L’intention sous-jacente à cette représentation prolongée était
de recréer le Kunqu dans sa forme originale.
Le directeur Lin Zhaohua s’exprime ainsi : « Nous avons encouragé
notre culture nationale et notre théâtre traditionnel depuis des
décennies, mais nous n’avons déployé aucun effort pour célébrer
notre forme la plus élevée d'art de la scène. » Il se rappelle
avoir assisté à un opéra Kunqu « innovateur »,
dans lequel les chaussures des interprètes étaient identiques
à celles portées dans l’opéra de
Pékin, et où il n'y avait aucun accompagnement musical
à la flûte, un aspect essentiel du Kunqu. Lorsqu’il est allé
à l'arrière-scène, il a trouvé trois flûtes abandonnées dans un
coin poussiéreux. Lors d’une interview qu’il a donnée à un journaliste
après la représentation, son commentaire amer a été que la compagnie
avait réussi à tuer le Kunqu.
« Le garder traditionnel, traditionnel et encore plus traditionnel »,
voilà le principe de travail de Gu Duhuang. Il explique :
« Yip Kam Tim insiste sur le fait que, de nos jours, respecter
la tradition véritablement authentique signifie être d'avant-garde,
un sentiment grâce auquel nous nous sommes serré la main. »
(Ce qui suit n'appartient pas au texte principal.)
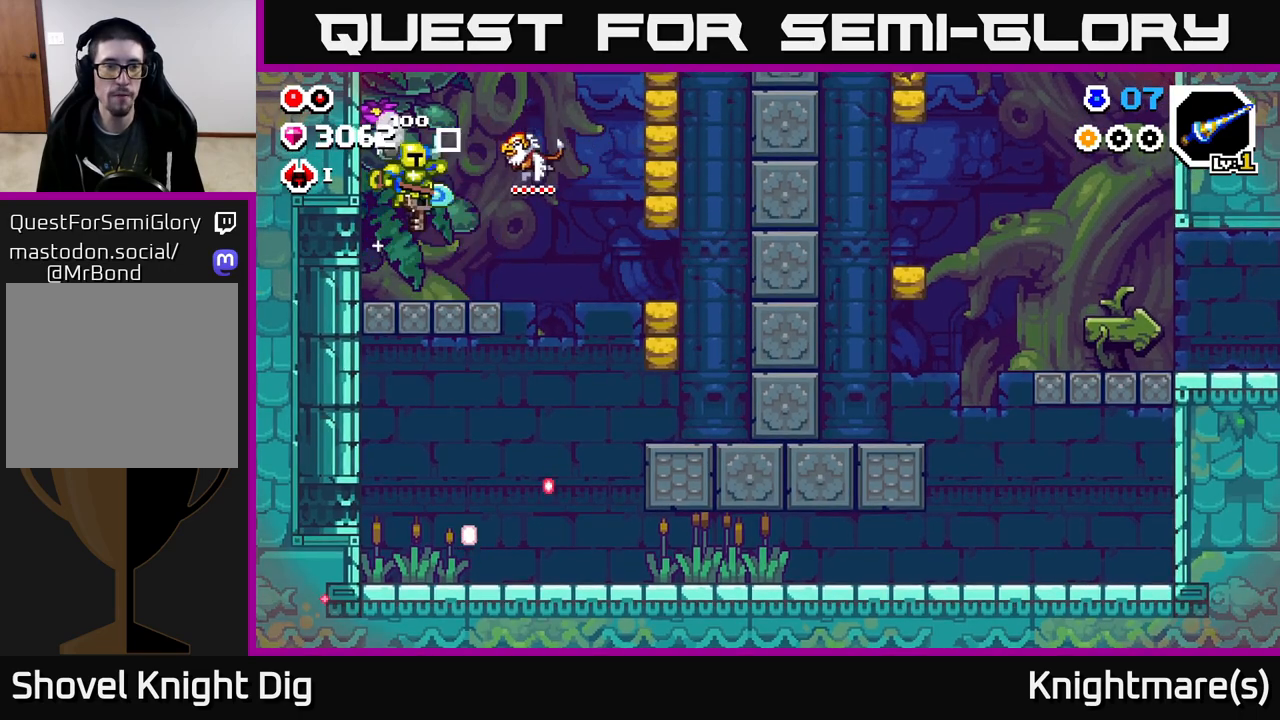
{"buttons": [], "left_stick": "right", "right_stick": "center", "events": [[233, "A", "down"], [250, "left_stick", "center"], [317, "left_stick", "right"], [367, "A", "up"]]}
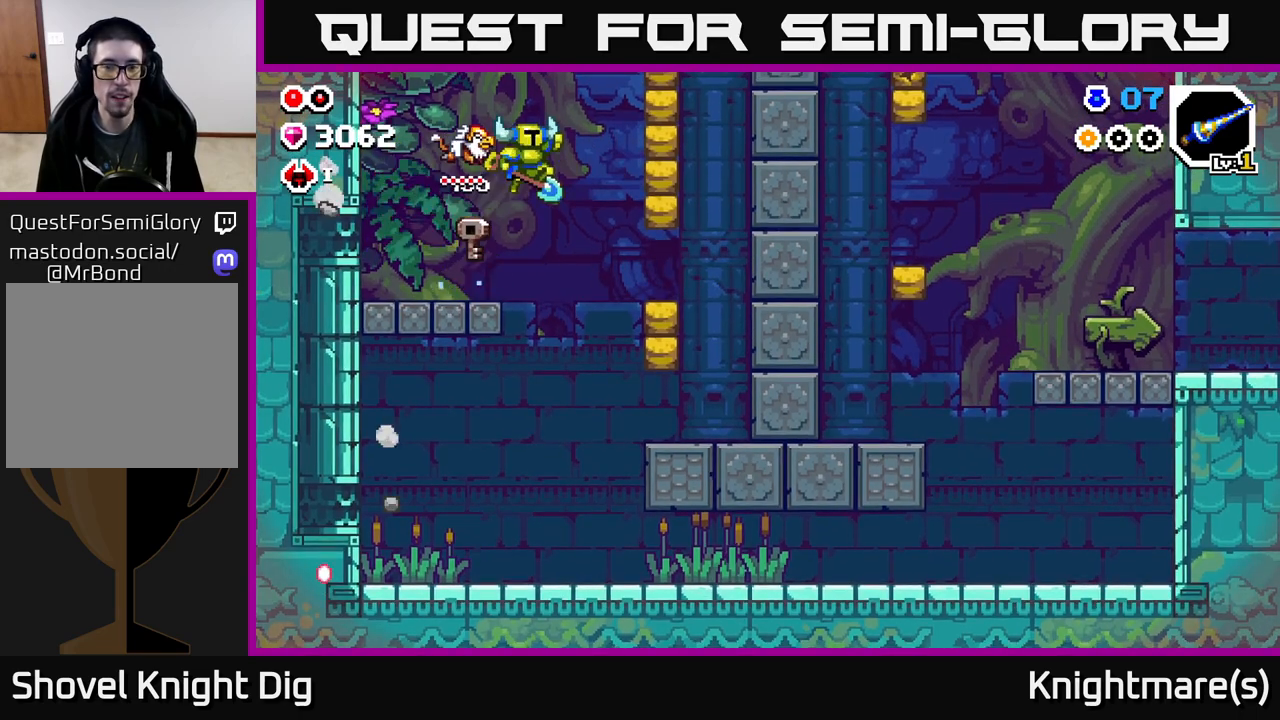
{"buttons": [], "left_stick": "right", "right_stick": "center", "events": [[117, "left_stick", "center"], [400, "left_stick", "right"]]}
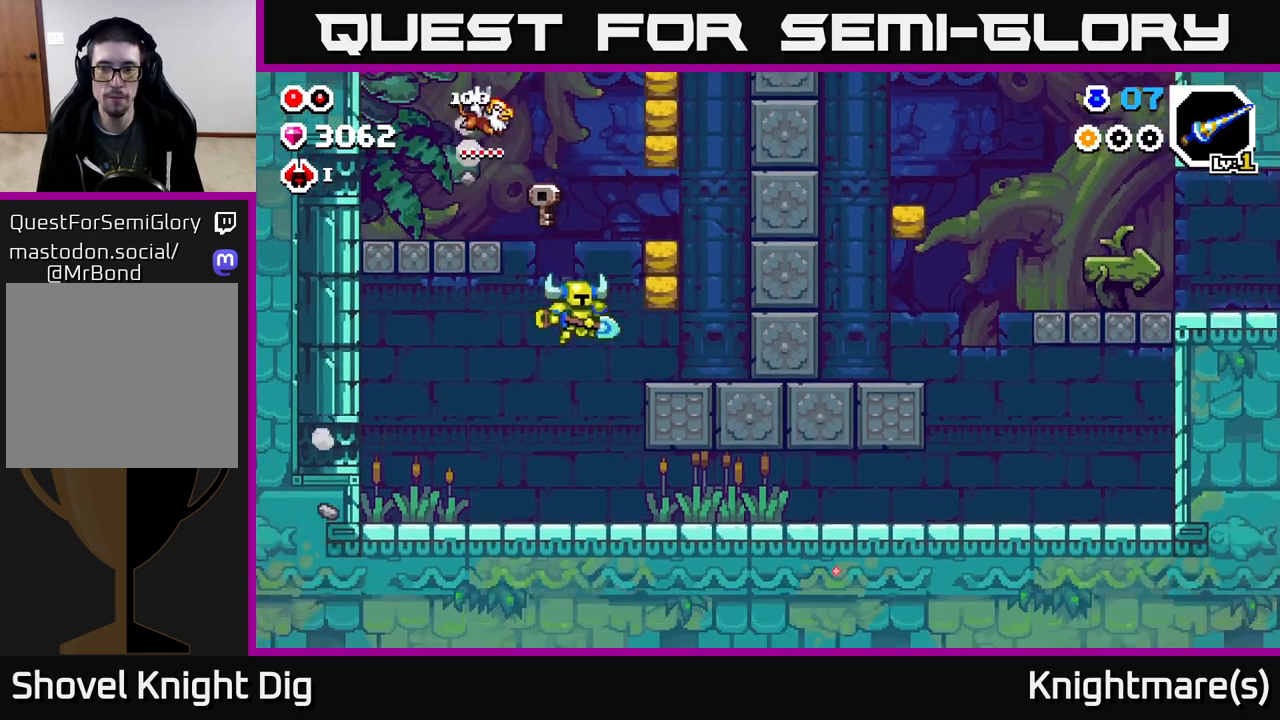
{"buttons": [], "left_stick": "right", "right_stick": "center", "events": []}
Ils ont conclu un accord dans moins d’une demi-heure. L’unique
condition de Gu était que la mise en scène de Yip n’éclipse pas
la vraie représentation.
Gu Duhuang est né dans une grande famille aisée et a étudié l’art dramatique
occidental. Il ne partage pas la passion dévorante de Bai Xianyong
pour le Kunqu, mais croit que l'art de la scène, qu’il
soit chinois ou occidental, entretient un lien. Ayant cela bien
en tête, il a essayé de préserver l'originalité du
Kunqu, plutôt que de le reproduire comme une fausse
antiquité.
Pour Gu, le danger de l’« homicide » –le risque que le Kunqu soit remplacé
par d'autres genres d'opéra folklorique− n'est pas aussi
grand que le risque du « suicide » que posent les personnes
du domaine du Kunqu qui insistent pour le moderniser, le
populariser et l’occidentaliser. Pour sa part, Gu ne s'oppose
pas à la création d’un nouvel opéra, mais il attache plus d'importance
à reconstituer et à préserver la tradition. À son avis, la condition
préalable cruciale aux productions contemporaines de Kunqu est de respecter sa
forme originale, à défaut de quoi le résultat sera médiocre.
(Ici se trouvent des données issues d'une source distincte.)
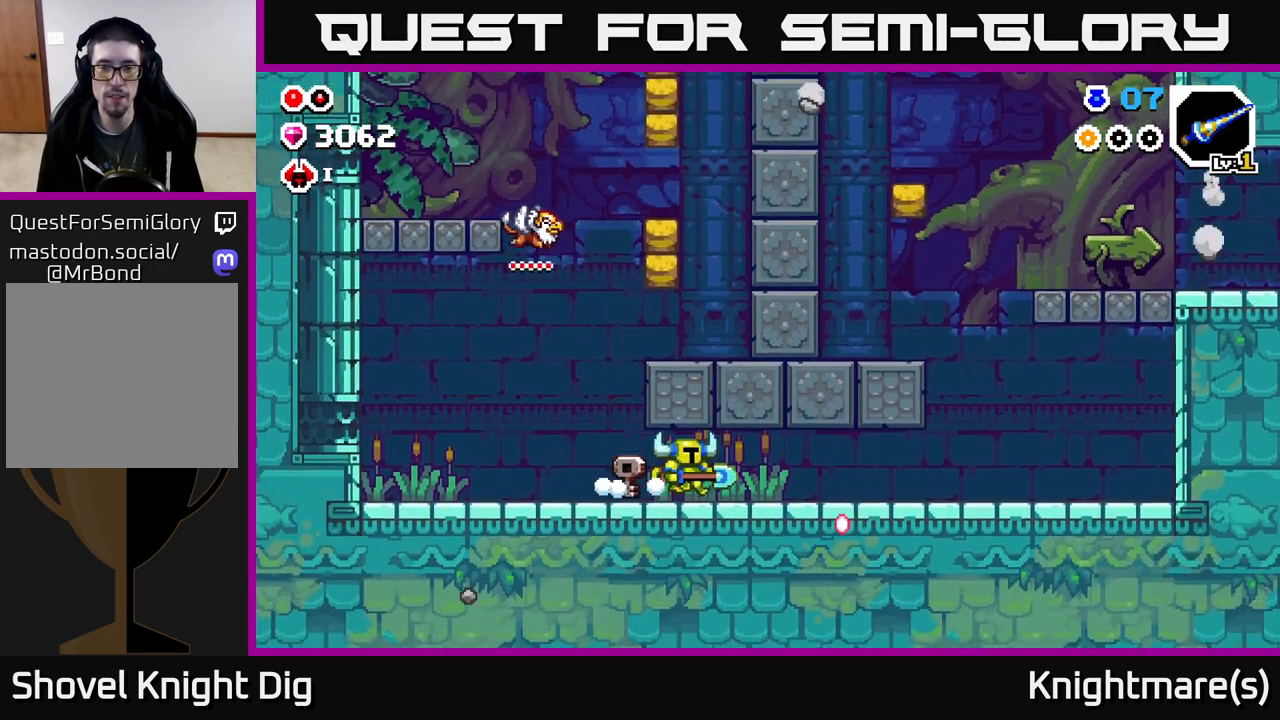
{"buttons": [], "left_stick": "right", "right_stick": "center", "events": []}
« À l'origine, il y avait un répertoire de 500 œuvres, mais seulement
200 restent », déplore-t-il. Quant au nombre de personnes
qui travaillent dans le Kunqu, Gu ne peut indiquer le nombre
exact : « Environ six troupes d'opéra comportant un
total de 900 interprètes. »
Gu considère le parrainage des amateurs taiwanais du Kunqu comme un geste héroïque. Sans la conception, l’investissement
et la publicité de Bai Xianyong, de Yip Kam Tim et de Chen Qide,
ni Le pavillon des pivoines ni Le palais de la vie éternelle
n'auraient pu attirer l'attention du public, qu’ils soient classés
patrimoine mondial intemporel ou non.
 |
Scène
d’un opéra Kunqu. |
Cedric Aviani, de France, est coordinateur de Beijing Performance International
pour Le palais de la
vie éternelle. La première fois qu'il a vu cet opéra, c’était
à Taipei. Il a assisté à chacune des trois soirées de représentation,
quelque chose qu'il n'aurait jamais imaginé pouvoir faire. Sa
réaction : « C’était fantastique! Quiconque s’intéresse
à la culture pure appréciera. » Aviani croit que ce superbe
opéra chinois devrait appartenir au monde entier.
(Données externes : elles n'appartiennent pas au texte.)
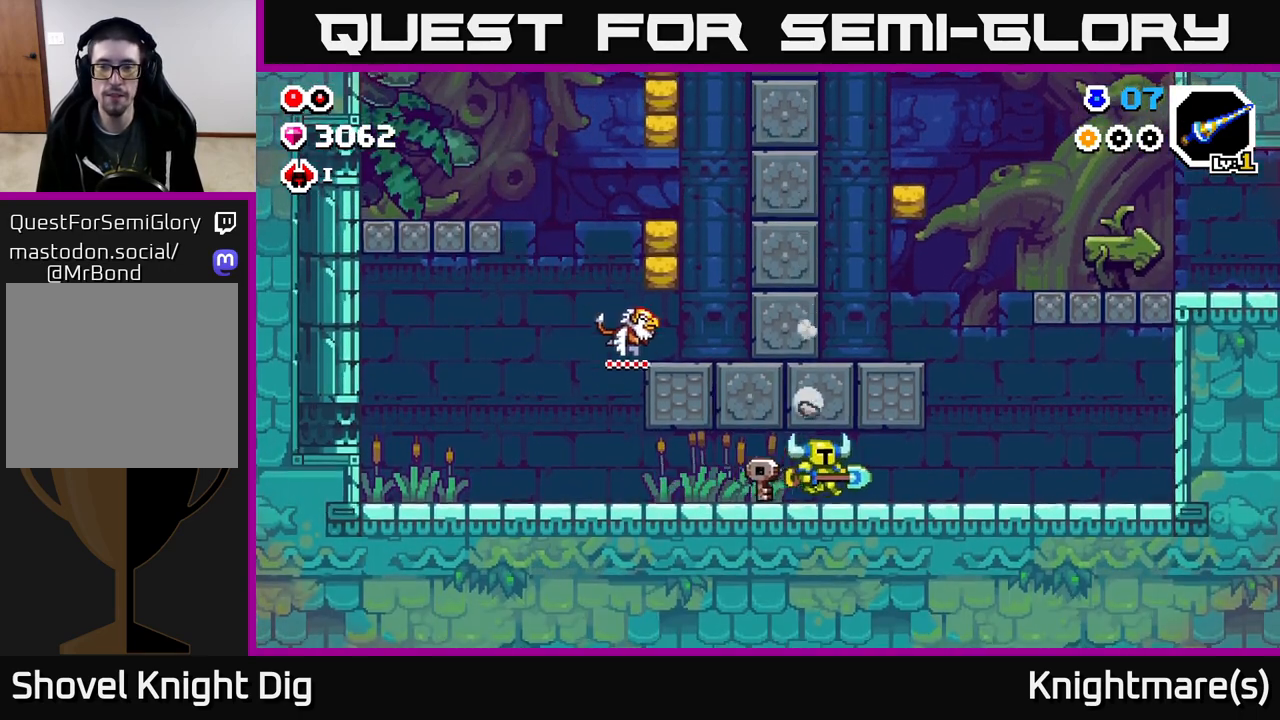
{"buttons": [], "left_stick": "right", "right_stick": "center", "events": []}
La véritable tradition semble d’avant-garde; la tradition est actuellement
tendance. Le palais de la vie éternelle est plus qu’un
opéra Kunqu, c’est davantage une vision grandiose d'art
visuel et un projet artistique à long terme. C'est également un
beau rêve : la culture occidentale a posé un défi à la culture
chinoise depuis le XXe siècle. Qu’on identifie
le Kunqu comme « le summum de l'art de la scène »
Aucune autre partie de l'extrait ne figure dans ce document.